REVIEW ARTICLE
A Comparative Analysis of the Spanish Flu 1918 and COVID-19 Pandemics
Akhilesh Agrawal1, *, Aadesh Gindodiya2, Kaivalya Deo3, Supriya Kashikar4, Punit Fulzele1, Nazli Khatib1
Article Information
Identifiers and Pagination:
Year: 2021Volume: 14
Issue: Suppl-1, M3
First Page: 128
Last Page: 134
Publisher ID: TOPHJ-14-128
DOI: 10.2174/1874944502114010128
Article History:
Received Date: 9/5/2020Revision Received Date: 16/9/2020
Acceptance Date: 8/10/2020
Electronic publication date: 22/03/2021
Collection year: 2021
open-access license: This is an open access article distributed under the terms of the Creative Commons Attribution 4.0 International Public License (CC-BY 4.0), a copy of which is available at: https://creativecommons.org/licenses/by/4.0/legalcode. This license permits unrestricted use, distribution, and reproduction in any medium, provided the original author and source are credited.
Abstract
Two devastating pandemics, the Spanish Flu and COVID-19, emerged globally in 1918 from America and 2019 from China, respectively. Influenza virus A H1N1, which caused Spanish Flu and SARS-CoV2, which caused COVID-19, belong to different virus family and bear different structure, genomic organization and pathogenicity. However, the trajectory of the current outbreak of COVID-19 depicts a similar picture of the Spanish Flu outbreak.
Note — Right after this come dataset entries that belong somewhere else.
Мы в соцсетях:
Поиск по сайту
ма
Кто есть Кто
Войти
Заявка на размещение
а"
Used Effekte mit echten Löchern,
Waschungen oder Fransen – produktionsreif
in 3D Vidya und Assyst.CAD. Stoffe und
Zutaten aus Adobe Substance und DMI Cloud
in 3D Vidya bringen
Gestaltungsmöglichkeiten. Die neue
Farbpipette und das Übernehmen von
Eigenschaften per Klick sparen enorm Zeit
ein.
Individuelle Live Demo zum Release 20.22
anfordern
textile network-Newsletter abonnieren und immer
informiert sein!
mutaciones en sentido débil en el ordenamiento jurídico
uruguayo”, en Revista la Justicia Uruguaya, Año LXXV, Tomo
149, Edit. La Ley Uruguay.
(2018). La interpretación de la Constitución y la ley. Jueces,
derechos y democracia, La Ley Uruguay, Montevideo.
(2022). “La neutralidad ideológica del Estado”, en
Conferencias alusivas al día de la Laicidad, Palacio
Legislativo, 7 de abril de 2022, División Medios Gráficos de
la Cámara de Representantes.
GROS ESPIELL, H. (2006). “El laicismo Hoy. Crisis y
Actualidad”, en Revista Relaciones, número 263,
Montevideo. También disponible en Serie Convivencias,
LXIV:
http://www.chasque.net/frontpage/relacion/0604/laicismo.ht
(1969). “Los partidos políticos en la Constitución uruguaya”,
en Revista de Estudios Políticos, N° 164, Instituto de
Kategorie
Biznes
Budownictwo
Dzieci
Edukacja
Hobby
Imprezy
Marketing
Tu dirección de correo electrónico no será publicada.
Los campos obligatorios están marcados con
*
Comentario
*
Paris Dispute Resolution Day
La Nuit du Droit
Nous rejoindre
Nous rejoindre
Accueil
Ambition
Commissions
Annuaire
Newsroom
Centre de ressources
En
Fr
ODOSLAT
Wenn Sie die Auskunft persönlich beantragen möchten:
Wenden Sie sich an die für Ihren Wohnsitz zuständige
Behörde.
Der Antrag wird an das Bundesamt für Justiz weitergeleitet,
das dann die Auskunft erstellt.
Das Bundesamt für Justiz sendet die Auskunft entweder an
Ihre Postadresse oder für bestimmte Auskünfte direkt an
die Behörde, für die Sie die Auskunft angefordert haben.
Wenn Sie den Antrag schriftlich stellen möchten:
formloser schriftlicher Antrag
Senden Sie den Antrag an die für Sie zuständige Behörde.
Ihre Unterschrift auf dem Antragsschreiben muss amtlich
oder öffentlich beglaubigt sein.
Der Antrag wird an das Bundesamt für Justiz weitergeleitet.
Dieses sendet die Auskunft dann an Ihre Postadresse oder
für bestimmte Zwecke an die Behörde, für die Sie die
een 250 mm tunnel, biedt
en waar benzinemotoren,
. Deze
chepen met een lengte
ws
Estimates suggest that ~500 million infected cases and ~50 million deaths occurred globally from 1918-1919 due to the H1N1 virus. While SARS-CoV2 accounted for ~2 million cases and 130,885 deaths just within three and a half months, and the number is still increasing. To contain the spread of COVID-19 and to prevent the situation which happened a century back, it becomes essential to examine and correlate these pandemics in terms of their origin, epidemiology and clinical scenario. The strategies tailored to control the Spanish Flu pandemic may help to contain the current pandemic within time.